▶ [Source document]:

____________

22.2 Sales Funnel
22.2.1 Example 1
This example is based on Sergey Bryl
\[ Awareness \to Interest \to Desire \to Action \]
Step in the funnel:
- 0 step (necessary condition) – customer visits a site for the first time
- 1st step (awareness) – visits two site’s pages
- 2nd step (interest) – reviews a product page
- 3rd step (desire) – adds a product to the shopping cart
- 4th step (action) – completes purchase
Simulate data
library(tidyverse)
library(purrrlyr)
library(reshape2)
##### simulating the "real" data #####
set.seed(454)
df_raw <-
data.frame(
customer_id = paste0('id', sample(c(1:5000), replace = TRUE)),
date = as.POSIXct(
rbeta(10000, 0.7, 10) * 10000000,
origin = '2017-01-01',
tz = "UTC"
),
channel = paste0('channel_', sample(
c(0:7),
10000,
replace = TRUE,
prob = c(0.2, 0.12, 0.03, 0.07, 0.15, 0.25, 0.1, 0.08)
)),
site_visit = 1
) %>%
mutate(
two_pages_visit = sample(c(0, 1), 10000, replace = TRUE, prob = c(0.8, 0.2)),
product_page_visit = ifelse(
two_pages_visit == 1,
sample(
c(0, 1),
length(two_pages_visit[which(two_pages_visit == 1)]),
replace = TRUE,
prob = c(0.75, 0.25)
),
0
),
add_to_cart = ifelse(
product_page_visit == 1,
sample(
c(0, 1),
length(product_page_visit[which(product_page_visit == 1)]),
replace = TRUE,
prob = c(0.1, 0.9)
),
0
),
purchase = ifelse(add_to_cart == 1,
sample(
c(0, 1),
length(add_to_cart[which(add_to_cart == 1)]),
replace = TRUE,
prob = c(0.02, 0.98)
),
0)
) %>%
dmap_at(c('customer_id', 'channel'), as.character) %>%
arrange(date) %>%
mutate(session_id = row_number()) %>%
arrange(customer_id, session_id)
df_raw <-
reshape2::melt(
df_raw,
id.vars = c('customer_id', 'date', 'channel', 'session_id'),
value.name = "trigger",
variable.name = 'event'
) %>%
filter(trigger == 1) %>%
select(-trigger) %>%
arrange(customer_id, date)
Preprocessing
### removing not first events ###
df_customers <- df_raw %>%
group_by(customer_id, event) %>%
filter(date == min(date)) %>%
ungroup()
Assumption: all customers are first-time buyers. Hence, every next purchase as an event will be removed with the above code.

____________

▶ [Dataset section]:
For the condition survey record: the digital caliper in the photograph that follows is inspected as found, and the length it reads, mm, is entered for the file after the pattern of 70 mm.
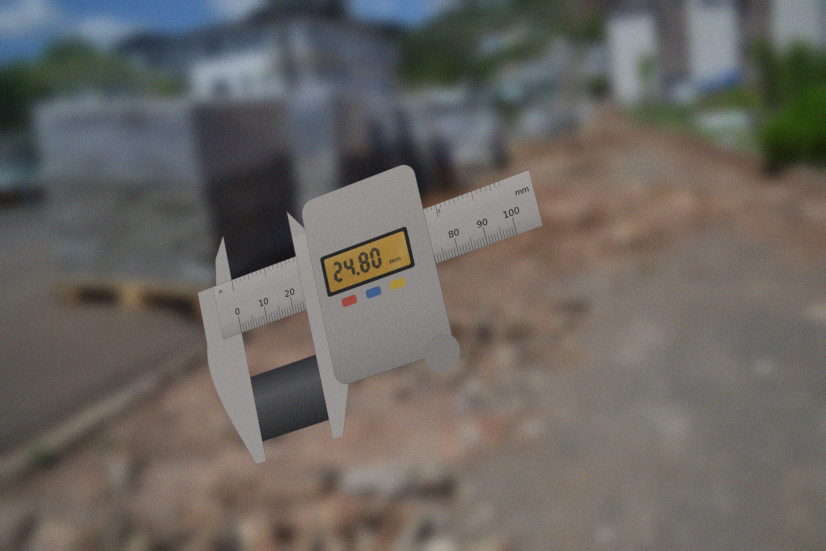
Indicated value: 24.80 mm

____________

▶ [Activity]: In the sales funnel example, what does the customer do at the desire step? The listing has no role in this exercise.

▶ [Answer to the problem]: The customer adds a product to the shopping cart.